EXERCISE AIM: Your answer should repeat the entries in full, exactly as given, with no pictures.

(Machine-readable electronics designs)
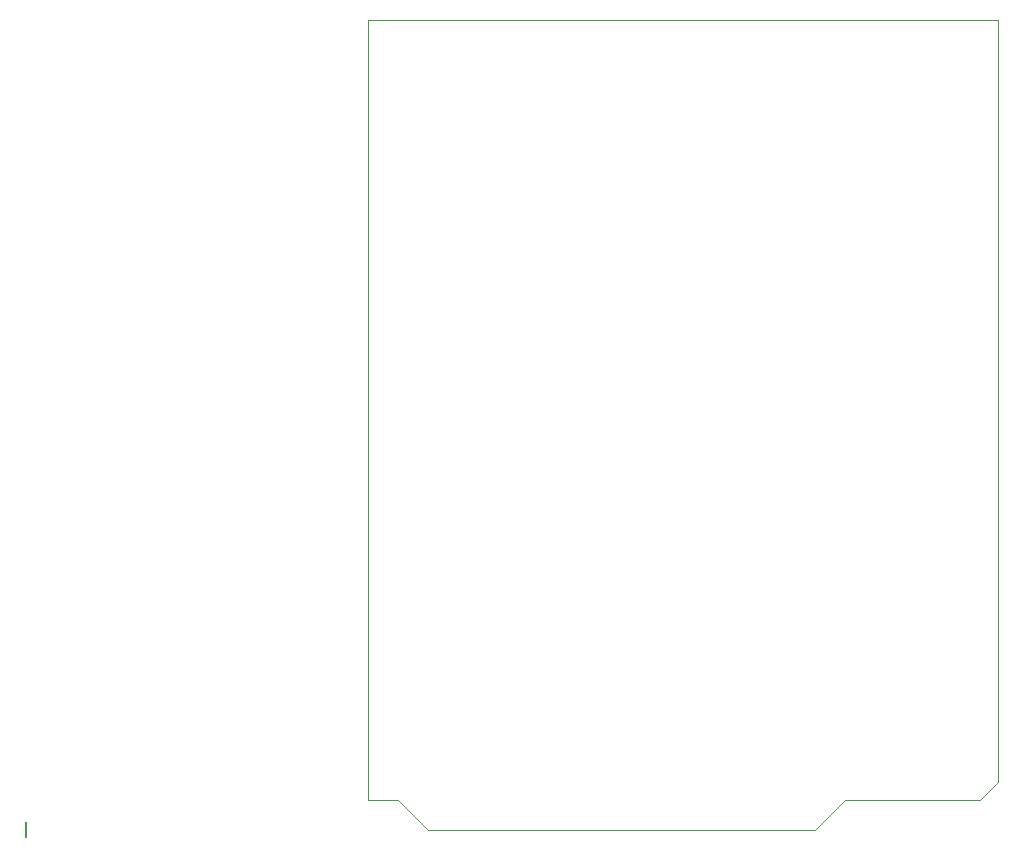
<source format=gbr>
G04 EAGLE Gerber RS-274X export*
G75*
%MOMM*%
%FSLAX34Y34*%
%LPD*%
%INSilkscreen Bottom*%
%IPPOS*%
%AMOC8*
5,1,8,0,0,1.08239X$1,22.5*%
G01*
%ADD10C,0.000000*%
%ADD11C,0.203200*%


D10*
X685800Y889000D02*
X685800Y228600D01*
X711200Y228600D01*
X736600Y203200D01*
X1064260Y203200D01*
X1089660Y228600D01*
X1203960Y228600D01*
X1219200Y243840D01*
X1219200Y889000D01*
X685800Y889000D01*
D11*
X396240Y209550D02*
X396240Y196850D01*
M02*

</source>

REPLY TO THE TASK:
<source format=gbr>
G04 EAGLE Gerber RS-274X export*
G75*
%MOMM*%
%FSLAX34Y34*%
%LPD*%
%INSilkscreen Bottom*%
%IPPOS*%
%AMOC8*
5,1,8,0,0,1.08239X$1,22.5*%
G01*
%ADD10C,0.000000*%
%ADD11C,0.203200*%


D10*
X685800Y889000D02*
X685800Y228600D01*
X711200Y228600D01*
X736600Y203200D01*
X1064260Y203200D01*
X1089660Y228600D01*
X1203960Y228600D01*
X1219200Y243840D01*
X1219200Y889000D01*
X685800Y889000D01*
D11*
X396240Y209550D02*
X396240Y196850D01*
M02*

</source>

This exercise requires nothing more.